The company said it came to its decision while juggling transparency with the need to avoid unnecessarily restricting freedom of expression online.
"This overall approach gives people more information about the content so they can better assess it and so they will have context if they see the same content elsewhere," Monika Bickert, Meta's VP of content policy, wrote in a blog post.
The move marks another way the tech industry is responding to growing concerns about the pervasiveness of Ai-generated content and its risk to the public. Videos generated by AI technology like Openai's Sora look increasingly lifelike. And though that tool hasn't been made widely available to the public, other AI technologies have already begun to cause public confusion and chaos.
Earlier this year, a political consultant made mass-scale robocalls using President Joe Biden's voice, re-created by AI, encouraging people in New Hampshire not to vote in the primary election. Experts say more AI disinformation is likely on the way, particularly with the upcoming 2024 presidential election.

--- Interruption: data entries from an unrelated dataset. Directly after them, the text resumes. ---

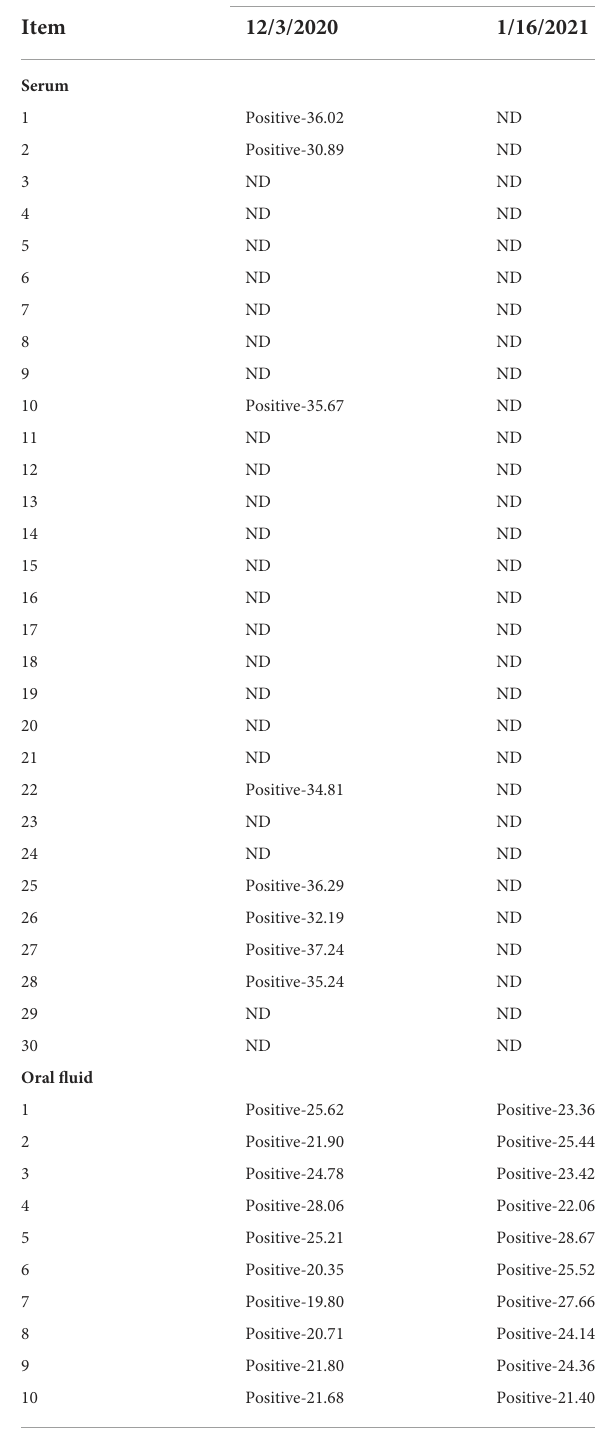
TABLE 2 Detectable atypical porcine pestivirus (APPV) RNAemia status TABLE 3 Detectable atypical porcine pestivirus (APPV) RNA for 30 for 4 pens in an isolation nursery barn on two separate sampling dates. individual pig serum on different sampling Sampling day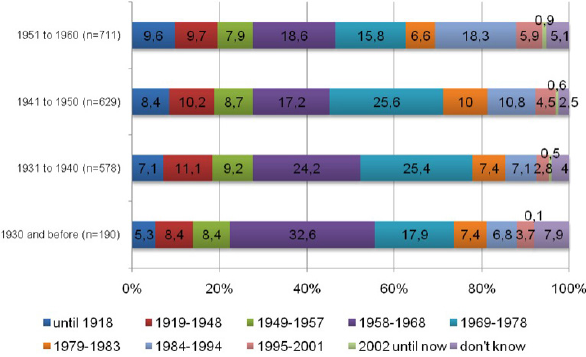
Figure 4. Year of construction of the residential buildings (coloured bars) the respondents live in, divided by age groups (y- axis representing age groups by ranges of year of birth); data from the survey on elderly people within the city of Aachen.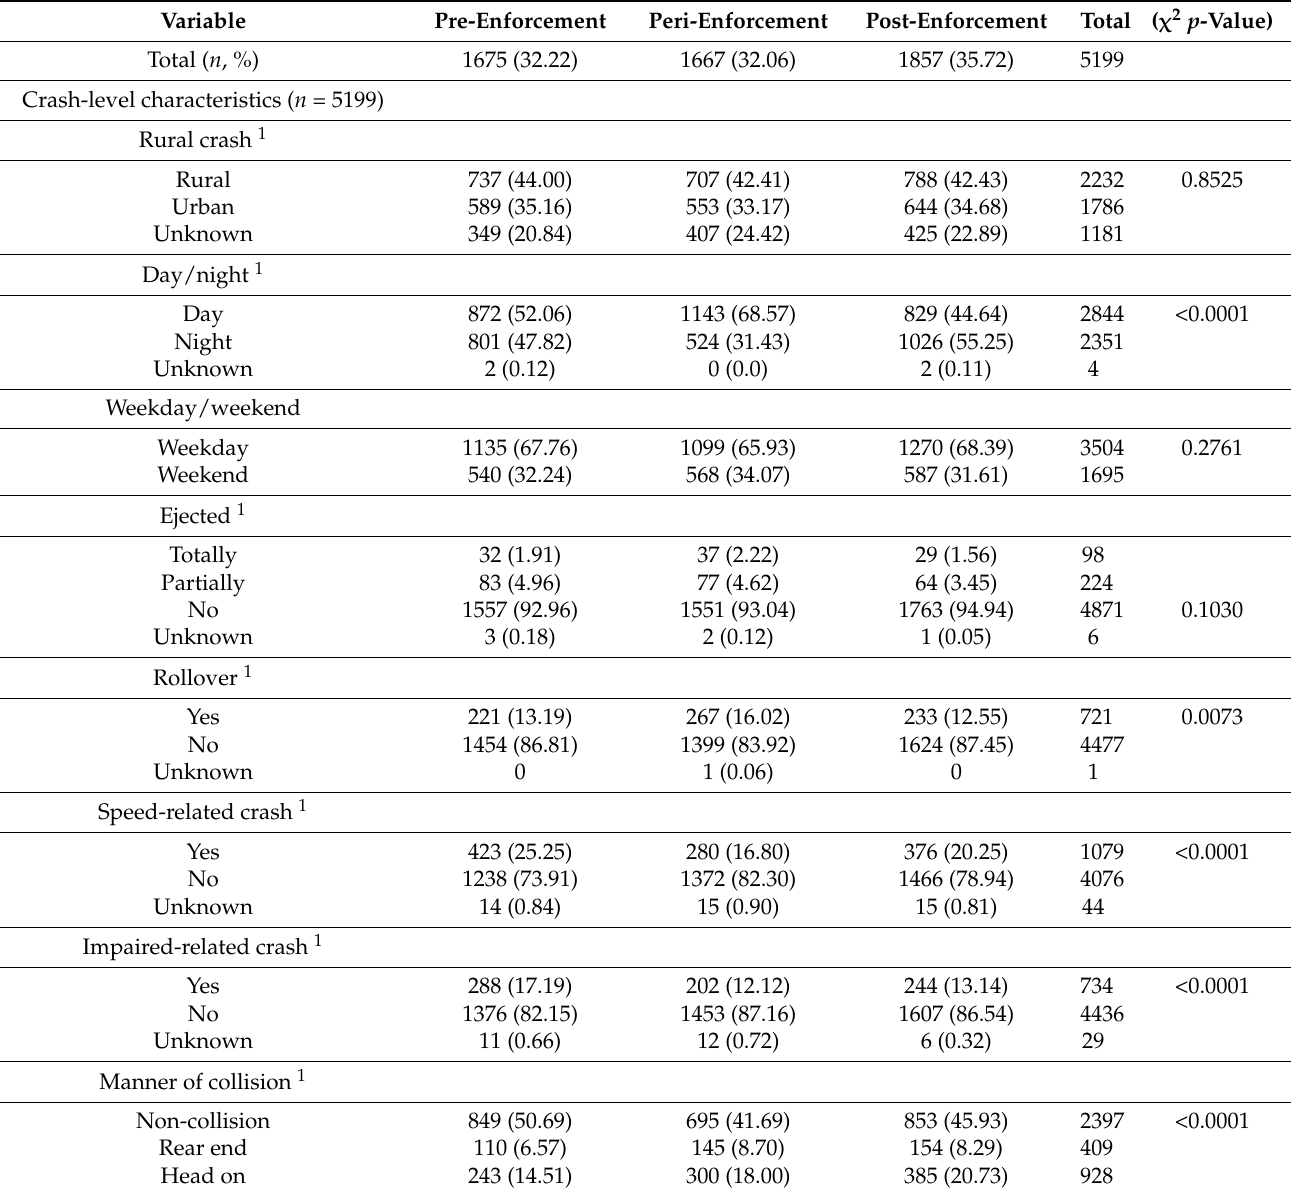
Table 2. Roadway, Vehicle, and Crash Characteristics of Fatal Crashes in the Upstate and Long Island Regions of New York State by Click it or Ticket Enforcement Periods, FARS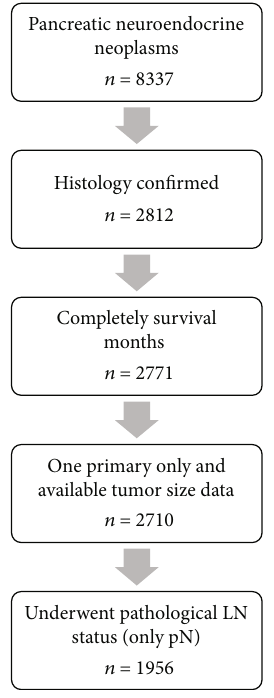
Figure 1: Flowchart of the patients selection process. A total of 8337 cases of pancreatic neuroendocrine neoplasms (PNEN) from SEER database were screened and 1956 cases were included in the fi nal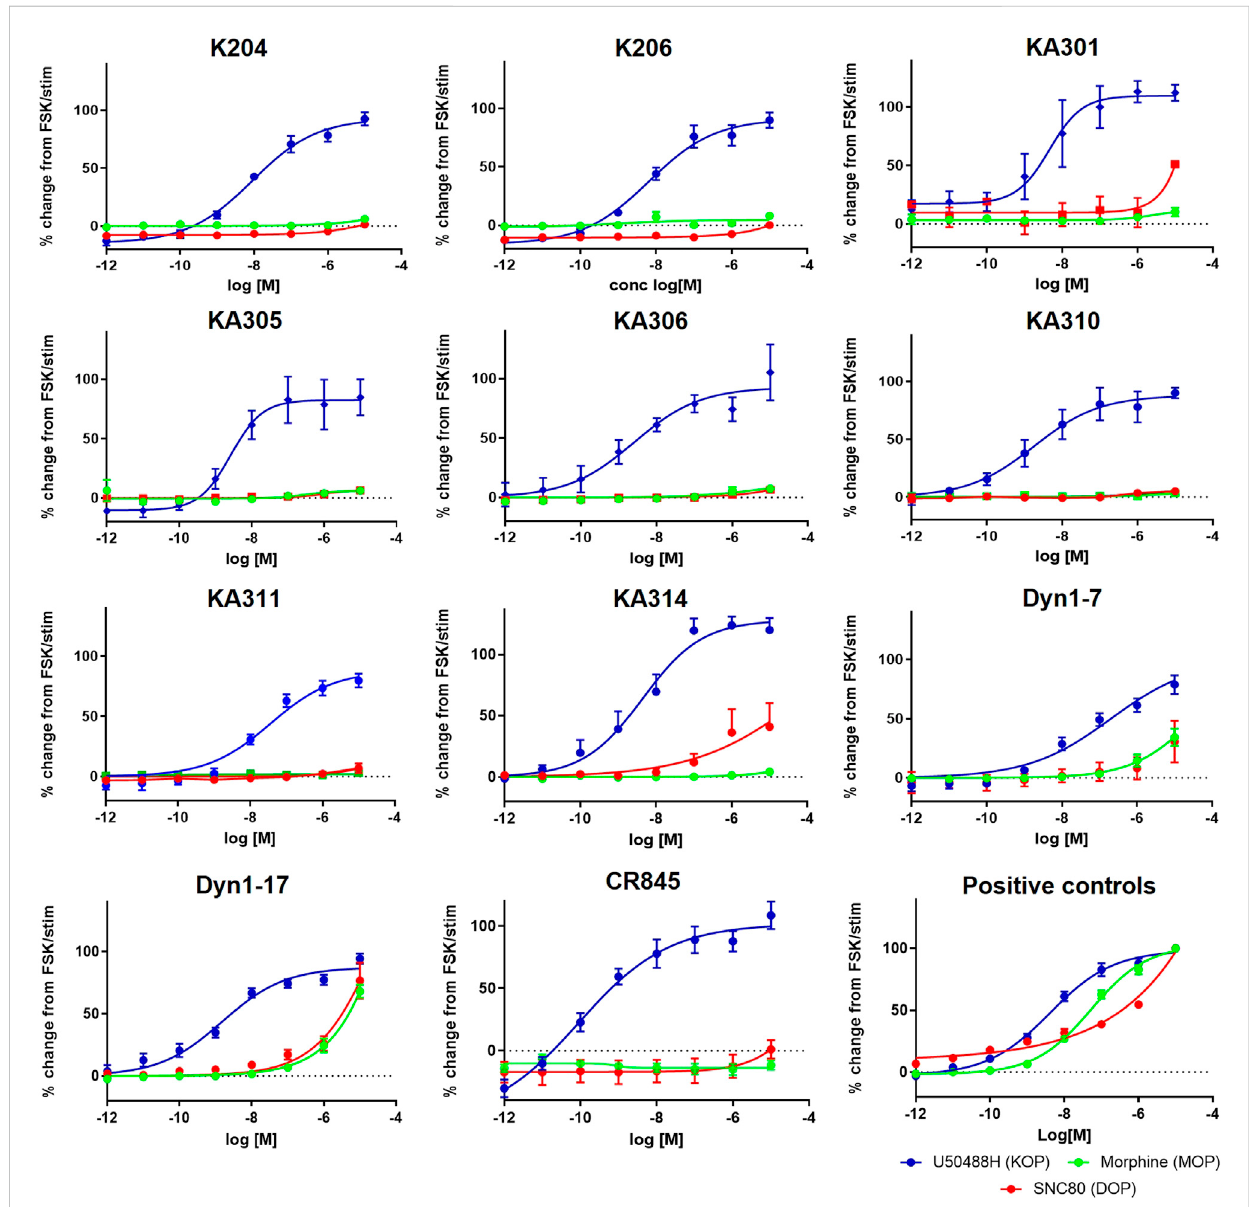
FIGURE 1 Concentration-response curves of the most promising selected peptides in the cAMP assay, compared to positive control compounds and reference peptides Dyn1-7 and Dyn1-17. HEK293-KOR cells; blue. HEK293-MOP cells; green. HEK293-DOP cells; red. Y -axis shows percentage change incAMPproductionnormalisedtoFSKasmaximalproductionandcleanstimulationbufferasbaselinecAMPexpression(0%).Datashownisanaverageof a minimum of three independent experiments, each in duplicates, mean ±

Meta isn't the only social media company working to identify Aipowered content. Tiktok said last year that it will launch a tool to help creators label manipulated content, noting that it also prohibits "deepfakes" -- videos, images or audio that's been created to mislead viewers about real events or people. Meanwhile, Google's Youtube subsidiary began requiring disclosure of Ai-manipulated videos from creators last month, saying that some examples included "realistic" likenesses of people or scenes, as well as altered footage of real events or places.